Montreal, Quebec, Canada
I arrived in Montreal on Tuesday evening after a 12 hour train ride from NYC. For the third time this week, my Amtrak train was delayed at least 3 hours. But I made it to the cultural center and capitol of French Canada eventually, schlepped my stuff onto the metro, and then a connecting bus out to the North Montreal suburbs where my friends Marianne and Richard Dugas live along with their sweet kids Maxim and Celeste. They were so nice to host me, considering Richard only met me for 10 minutes at a bike educators conference last year in NYC.
For the last three days I’ve been exploring Montreal by bicycle, which has been incredible. I shipped my touring bike to Richard’s house and put it together out of the box the first day I was here. Such a feeling of freedom to be riding around on it again. Poor thing has been stuck in a box since I returned from Vietnam….
I am sitting at an outdoor cafe in the Marche Jean-Talon, a beautiful outdoor market in the hip area of Montreal known as the “Plateau.” There is an amazing spread of fresh produce and any food you could possibly want.
While in Montreal, I visited Velogik, a great organization that Richard runs. The program trains disadvantaged youth, aged 16-30, to assemble and repair bicycles, to pass this knowledge on to younger kids in elementary school, while also teaching kids about climate change, and other environmental ills resulting from car dependence. Like the program Recycle-a-Bicycle in NYC, the kids can build a bike for themselves, which many of them would be unable to afford otherwise. The 10 or so young people who are hired by the program, while being trained by Richard, assemble and repair bikes that are later sold as bike fleets for Montreal area companies. What a great formula for job training and environmental education, by pairing environmental education with the means to actually do something positive about our grim situation. As someone said, sentiment without action will destroy the soul (or something like that).
Velogik is (partially) funded by the Quebecois government, and deserves to expand, not only in Montreal, but in all cities across North America, and the world!
As you can see from the photo above, most bike lanes in Montreal are actually on-street, two way bike paths, which isn’t quite as disastrous as I thought it would be at first. It seems to work if both drivers and cyclists are aware of the conflict, yet I did see many near misses, and hear about numerous collisions at the complex intersections created by these sidepath facilities. John Forester would spin in his grave (oh sorry John you’re not dead yet are you?). Despite the potential safety risks, carving out car free space, separated from the road by a curb or bollards (European style) seems to have encouraged a whole lot of people out on their bikes (which in and of itself has improved safety for all citizens). There needs to be a thoughtful analysis of the benefits and drawbacks of these type of facilities, and I doubt they can be successfully introduced singly as a trial without causing a lot of collisions.

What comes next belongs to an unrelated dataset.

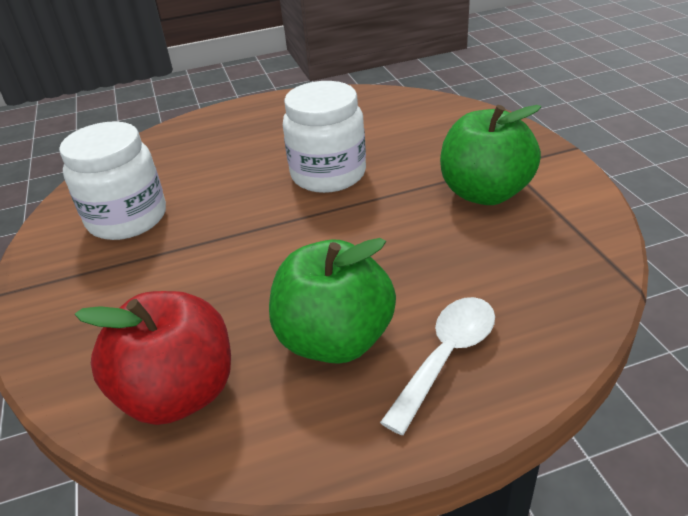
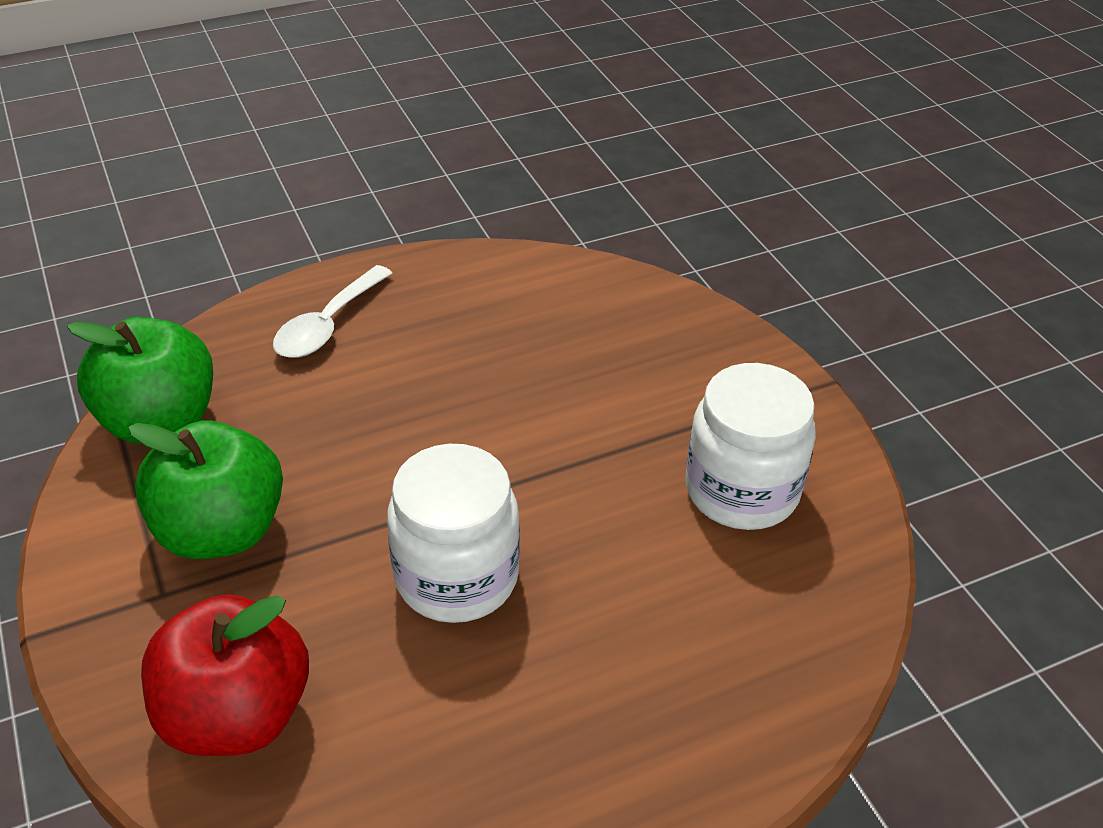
camera: 170 degrees right, 5 degrees up
red apple [75,291,231,425] -> red apple moved to [141,594,309,756]
green apple [269,238,396,364] -> green apple moved to [67,317,213,444]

Despite the number of cyclists, and innovative bikeway designs, Montreal like most other big cities is plagued by insufficient accommodations for bikes, impatient drivers, and car-oriented sprawl. Yet there is a delightful network of greenways along canals, the St. Lawrence River, and some streets, and there are many many cyclists here who enjoy these routes.
I am boarding the freighter Malaga on Sunday afternoon, and it will likely depart from port Tuesday morning at about 6am.
Critical Mass Montreal is tonight and I am looking forward to that. It is such a beautiful day I can no longer sit here typing on the computer. I must go ride around! I will write more when time allows. Au Revoir, mes amis!